Someren, Barnard ve Sandberg (1994) sesli düşünme protokolünün bireyin basit kelimelerden oluşan ifadesinden meydana gelen bir süreç olduğundan ve bireye dışarıdan herhangi bir yönlendirilme yapılmadığından diğer sözel veri toplama araçlarına göre daha iyi olduğunu ifade etmişlerdir.

Someren ve arkadaşları (1994) Sesli düşünme protokolleri aracılığıyla veri toplarken göz önünde bulundurulması gereken önemli noktaları şu şekilde belirtmişlerdir (Someren ve ark., akt.; Kayacan, 2005, s. 22):

1- Ortam: Sesli düşünme yönteminde emin olunması gereken ilk şey ortamdır. Kişi, ortamda

kendini yeteri kadar rahat ve güvende hissetmelidir. Ayrıca, kişinin yapılan çalışmaya odaklanmasını sağlayacak şekilde bir ortam yaratılmalıdır. Ve araştırmacı okuyucuya olabildiğince az müdahale etmelidir.

2- Bilgilendirme: Protokole başlamadan önce katılımcılar çalışmada sesli düşünmeyi nasıl

yapacaklarına dair bilgilendirilmelidirler. Bu, bir şekilde, problemin gerçek düşünme yoluyla çözülmesidir., fakat araştırmacının onlara yapılan çalışma hakkındaki görüşlerini ya da değerlendirmelerini sorması anlamına gelmemektedir. Sesli düşünme, kişilerin verilen metni okurken akıllarına gelen şeyleri sesli olarak söylemelerini gerektirir. Sonuç olarak, bilgilendirme kısa ve net olmalı, araştırmacının katılımcılardan ne istediğini yorumlamalarına izin vermemelidir.

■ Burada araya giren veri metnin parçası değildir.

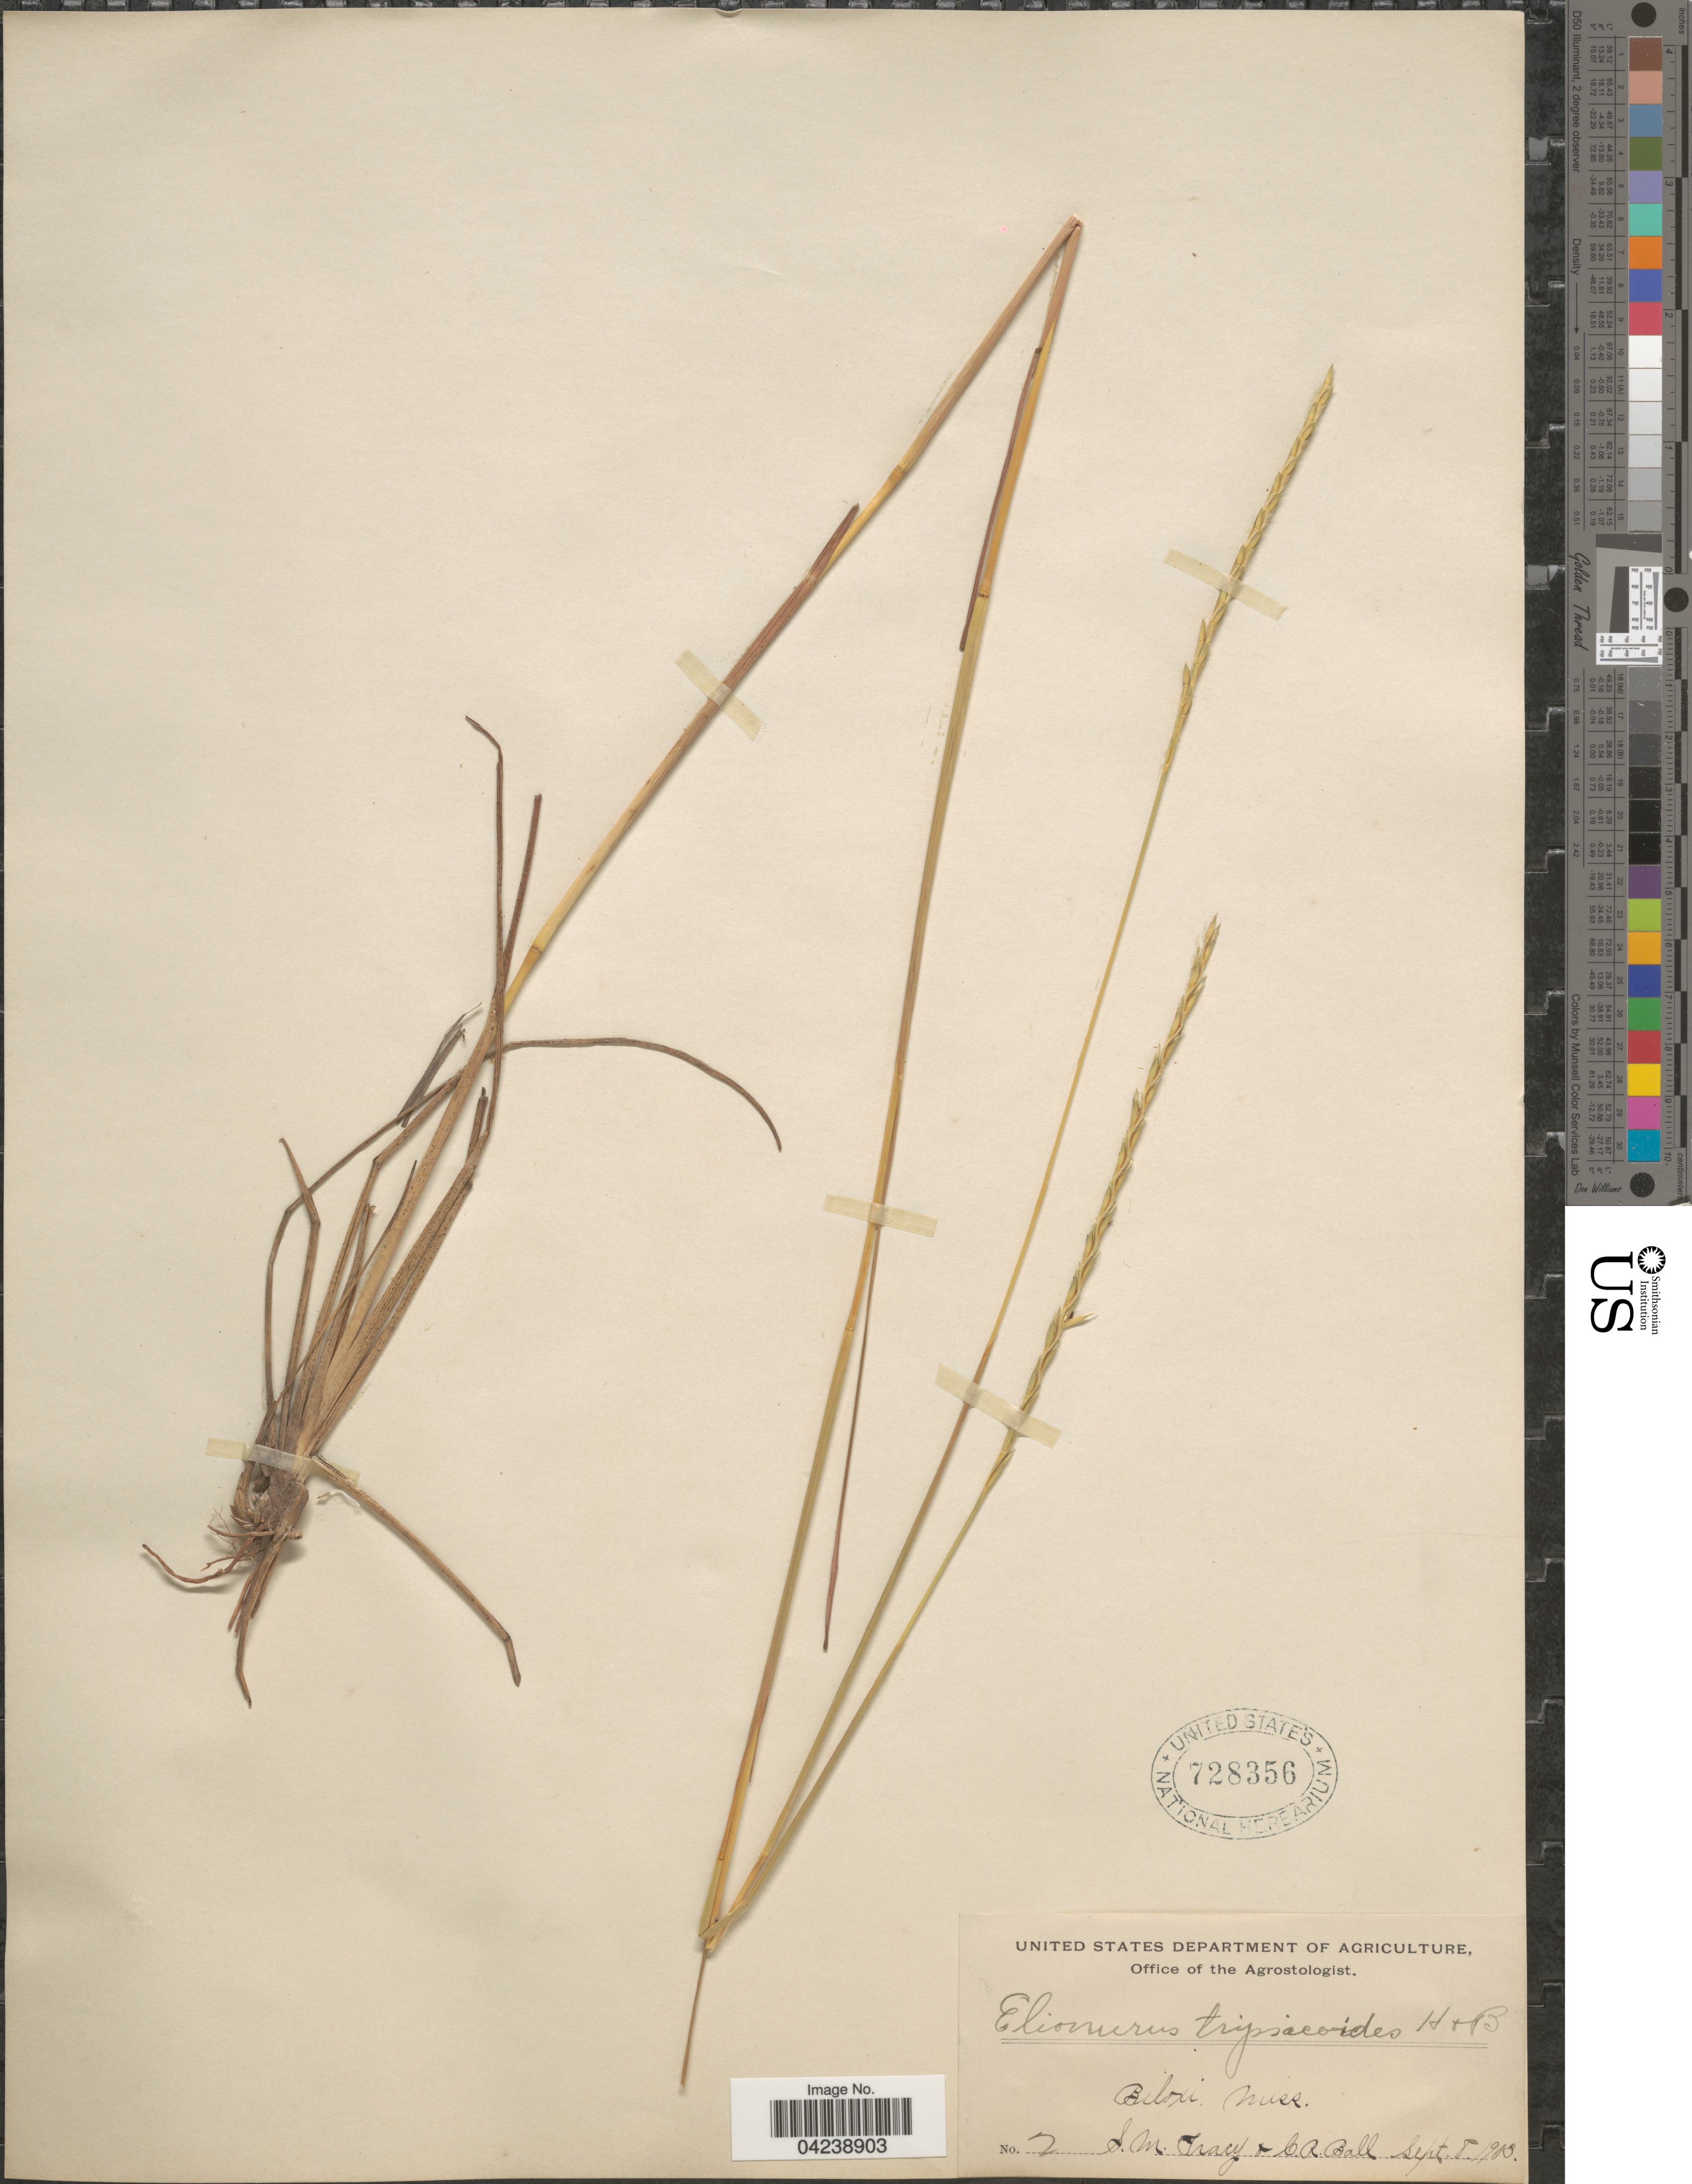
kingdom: Plantae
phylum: Tracheophyta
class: Liliopsida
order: Poales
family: Poaceae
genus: Elionurus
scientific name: Elionurus tripsacoides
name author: Humb. & Bonpl. ex Willd.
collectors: S. M. Tracy & C. R. Ball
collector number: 2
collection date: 1903-09-08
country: United States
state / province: Mississippi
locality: Biloxi.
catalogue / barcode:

3- Alıştırma evresi: Sesli düşünme işleyişine alışmak için çoğu kişinin eğitime ihtiyacı vardır. Alıştırma devresi, kişiye, sesli düşünmeyi pratik yapma şansı veren bir adımdır. Bu aşamada, hedef çalışmaya (metne) benzer bir çalışma ek uygun olacaktır. Pratik yapma aşaması, araştırmacıya kişilerin düşüncelerini açıkladıkları mı yoksa yorumladıkları mı hakkında bir değerlendirme yapma fırsatı verir. Kişilerin sesli düşünme işleyişine alışıncaya kadar araştırmacının gerçek çalışmaya başlamaması önerilir.

4- Araştırmacı, kişileri sesli düşünme süreci boyunca kontrol eder. Bunu yaparken kişiler sadece konuşmaya ara verdiklerinde müdahale edilmelidir. Bu durumda, onların sürece katılımlarını devam ettirmek için “Konuşmaya devam edebilirsin” diyerek yardımcı olunabilir.

5- Kaydetme: Sesli düşünme oturumu genellikle ses veya video kasetine kaydedilir. İşleyişin doğru olarak uygulanıp uygulanmadığını kontrol etmek için bilgilendirme ve alıştırma aşamalarının da kaydedilmesi yararlı olacaktır.